_EXERCISE TEXT:_
# Coolest Tricks To Learn



## Guest (Dec 17, 2008)

1080s are pretty cool .


----------



## Rocan (Dec 3, 2008)

i LOVE dem misty flips XD


----------



## Guest (Dec 18, 2008)

Hey, you guys left out the grind-on-your-head trick!

Anyways, try some basic spins. Do backside 3's with a melon, or whatever grab you want really. Frontboards always look nice as well.


----------



## burritosandsnow (Nov 22, 2008)

every few years transworld or snowboarder will do an interview issue where one of the stock questions is " whats your favorite trick" and every year without fail from jib kid to big mtn riders the number one answer is backside 180's. you get a mean backside 180 in your arsenal youll get mad respect anywhere anytime.


----------



## Guest (Dec 18, 2008)

rodeo 
or a big mute ,always nice

i also like to see a well performed frontside nose slide


----------



## burritosandsnow (Nov 22, 2008)

imo the basics ..

180's both ways and switch both ways

threes both ways 

straight air super methods

stale mute nose melon and tail grabs are also steezy imo

for boxes rails 

nose and tail presses

frontboards

backlips

backtails

these are the must have basics imo after MASTERING these you can move to 180 in 270 out etc on boxes and 540s and corks on jumps and getting into switch

ill take 10 super big steezy basic tricks over something thats tech but jerky and small ( like a 720 thats 3ft high and 8 ft long )


----------



## Guest (Dec 18, 2008)

_INFORMATION PROVIDED:_
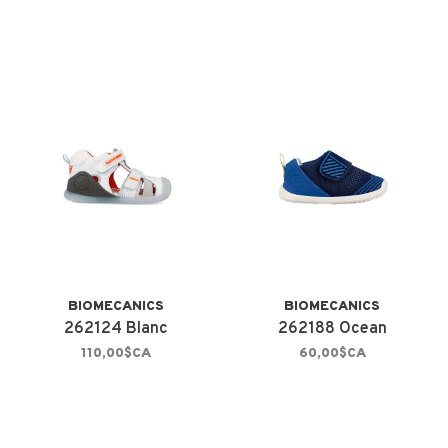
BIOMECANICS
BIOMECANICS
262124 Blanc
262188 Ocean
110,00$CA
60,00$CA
---
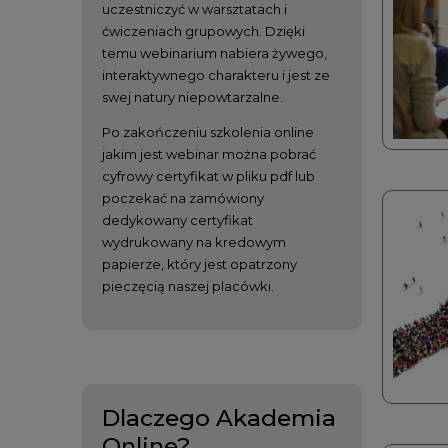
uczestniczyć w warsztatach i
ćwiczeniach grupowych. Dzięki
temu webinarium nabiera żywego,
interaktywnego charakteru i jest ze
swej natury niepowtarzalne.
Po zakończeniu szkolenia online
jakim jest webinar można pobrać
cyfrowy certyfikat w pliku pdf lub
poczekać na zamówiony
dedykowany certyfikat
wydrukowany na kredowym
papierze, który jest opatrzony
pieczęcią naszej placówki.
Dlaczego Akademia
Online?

_JOB ITEM A:_
Gather every line of the records that contains the word "jest".
_JOB ITEM B:_
Carry on the forum thread about snowboard tricks, starting after its final line.

_EXERCISE OUTPUT A:_
interaktywnego charakteru i jest ze
jakim jest webinar można pobrać
papierze, który jest opatrzony

_EXERCISE OUTPUT B:_
Not everyone appreciates them but I think big slow 180s (mainly bs) with a clean grab can look and feel good sometimes. Bluntstalls are also a little trick I like to do when I can and you can make them looks pretty stylish sometimes


----------



## pipidulce (Oct 3, 2008)

you could try inverted aerials. they're the easiest group of tricks to learn and are pretty safe as well


----------



## Guest (Dec 19, 2008)

pipidulce said:


> you could try inverted aerials. they're the easiest group of tricks to learn and are pretty safe as well


what is an inverted aerial?


----------



## Guest (Dec 19, 2008)

falconis said:


> what is an inverted aerial?


I'm with you here, I have no idea! Just been typing them into youtube to find out what these are  they look really hard to do but fun


----------



## lions81 (Nov 19, 2008)

I took some of your guys to try some new tricks. I could already do a switch frontside 180 and a frontside 180 but landed some backside 180's on this kicker my friends and my friend has a box so i almost made it all the way down with a tail slide but i slided off. THX guys for the responses


----------



## Guest (Dec 20, 2008)

inverted aerial= frontflip???


----------



## lions81 (Nov 19, 2008)

falconis said:


> inverted aerial= frontflip???


I'm guessing its just like a tweaked out flip


----------



## Rocan (Dec 3, 2008)

its like doing a barrel roll... like... doing a front flip when standing on the ground, then doing it on a board in the air.


----------



## Guest (Dec 20, 2008)

Rocan said:


> its like doing a barrel roll... like... doing a front flip when standing on the ground, then doing it on a board in the air.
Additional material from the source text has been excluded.